What does Juneteenth mean to you? Better yet do you know what Juneteenth is?
I asked several African Americans what Juneteenth meant to them personally and received a variety of responses from, “it was the day Texas slaves were emancipated” to “it’s a symbol of our independence.” In the field of responses, some were radical such as “we are still slaves, we’ll never be free,” and “it’s a day for us finally!”
This direct feedback allowed me to reflect within and analyze my own thoughts about the significant holiday that is not even nationally recognized.
Photo of Landlin
If we rewind in the history of our country, President Abraham Lincoln issued the ‘Emancipation Proclamation,’ declaring that all slaves in the US were free men. There was only one problem – the confederacy did not identify as members of the union so this new “proclamation” would not be respected in southern states.
Finally, 30 months after the original decree to free slaves by President Lincoln in 1863, the remaining slaves in the southernmost tip of Galveston, Texas were freed on June 19, 1865.
Personally, Juneteenth exemplifies the true oppression and passive racism displayed on a daily basis. From the burning of Black Wall Street in Tulsa, Oklahoma (1921), or the 1994 Crime Bill, to the constant victims of police brutality, African Americans in this country are still in search of true freedom.
The one month dedicated to the rich history and prosperity of black Americans is cut short. But, what if the entire country just took a day to recognize black liberation?
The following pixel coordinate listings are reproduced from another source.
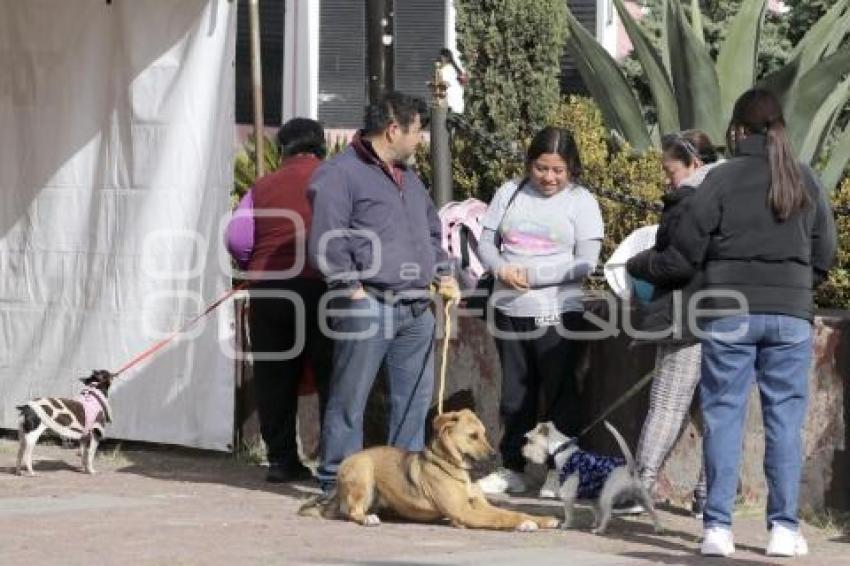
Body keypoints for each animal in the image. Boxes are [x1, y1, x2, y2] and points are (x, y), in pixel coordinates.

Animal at [302, 408, 560, 532]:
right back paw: (368, 519)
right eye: (473, 436)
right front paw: (523, 524)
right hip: (363, 474)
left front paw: (542, 519)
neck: (452, 466)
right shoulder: (464, 511)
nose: (496, 456)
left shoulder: (479, 505)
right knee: (351, 511)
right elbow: (502, 518)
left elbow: (512, 512)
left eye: (484, 434)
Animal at [516, 422, 664, 536]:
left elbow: (569, 514)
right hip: (642, 497)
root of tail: (630, 470)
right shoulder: (592, 497)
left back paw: (599, 530)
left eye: (530, 441)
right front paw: (594, 523)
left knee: (608, 515)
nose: (522, 452)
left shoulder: (568, 496)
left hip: (606, 497)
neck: (563, 449)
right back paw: (659, 529)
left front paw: (566, 525)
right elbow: (596, 512)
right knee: (653, 512)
For me, the 19th day of June represents the promised land. The bondage to be “no more.” Profiling. Racism. Oppression. How can words that have held so much truth for two centuries maintain their status as trending topics into today’s ever-changing media? We have to recognize our own inconsistencies and work toward unity until those three words are not synonymous with the experience of being a black American.
On Juneteenth, we celebrate the struggles we share and the advancement of colored people throughout the nation. Juneteenth has a plethora of meanings that some can only describe in their personal experience – whether that’s anger, excitement, or liberty is the common denominator.
That leaves me to ask you…what does Juneteenth mean to you?